=== Selected extract ===

--- START ---

Sharing information between venues and between clubs has proven invaluable for many sporting event security professionals, including Troy Brown, Vice President of Stadium Operations for the Cleveland Browns.

“In Cleveland, we do an amazing job of coming together as a team, not drawing any boundaries, and working together as a whole. It’s very effective. We cross-train with the Cavaliers, we cross-train with the Indians, we hold joint tabletop exercises and attend each other’s training, we go to downtown hotels’ tabletop exercises and they come to ours. It’s a tight-knit community, all communicating effectively, all following similar procedures, and if something were to happen, we could notify each other quickly,” Brown says.

The beauty of the cross-training is the variety of experiences that Brown and his team can accumulate. Each event is different; the FBI Joint Terrorism Task Force might set up a food-borne illness exercise with the Cavaliers, a vehicle attack tabletop with a downtown hotel, or an active shooter training incident with the Indians, and Brown’s team would be able to sit in on all three, participating when needed, all while fostering a closer, more effective working relationship with the other stakeholders at the table, such as the FBI, the local Fusion Center, law enforcement and other first responders.

“People come to our games to be entertained. The NFL is an all-day experience, starting early in the morning with tailgating,” Brown says. “Fans’ concerns are: I want to have fun, I want to blow off steam from the workweek, I want to root for my favorite team... Their focus is more on their experience; our focus is making sure that experience is safe. It’s one of those things where fans will only tolerate so much, so you have to add security in a way that balances with the fan experience. The consistency between our venues helps fans – going to one of our games is not all that different from going to a Cavs or an Indians game; fans aren’t having to change their security habits to come to one of our events.”

In Atlanta, the new Mercedez-Benz Stadium (home of the Atlanta Falcons and the Atlanta United Football Club) is situated right in the heart of downtown, so events at other venues nearby – including the Georgia World Congress Center, the Georgia Aquarium or the World of Coca-Cola – could easily impact operations at the stadium.

--- END ---

=== Required tasks ===
1) List the nearby venues that the passage on stadium security says could affect operations at the Atlanta stadium.
2) Duplicate the passage on stadium security between "In Atlanta, the" and "at the stadium.", inclusive.

=== Data segment ===

--- START ---

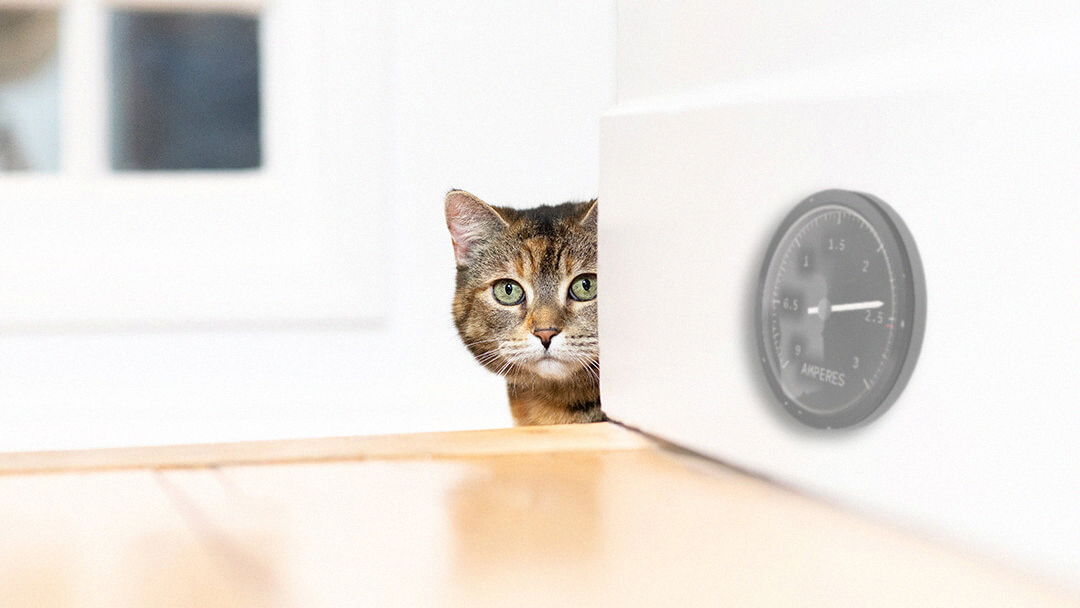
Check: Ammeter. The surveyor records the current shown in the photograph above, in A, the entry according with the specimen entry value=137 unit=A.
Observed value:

--- END ---

=== Solutions by task ===
1)
Georgia World Congress Center
Georgia Aquarium
World of Coca-Cola

2)
In Atlanta, the new Mercedez-Benz Stadium (home of the Atlanta Falcons and the Atlanta United Football Club) is situated right in the heart of downtown, so events at other venues nearby – including the Georgia World Congress Center, the Georgia Aquarium or the World of Coca-Cola – could easily impact operations at the stadium.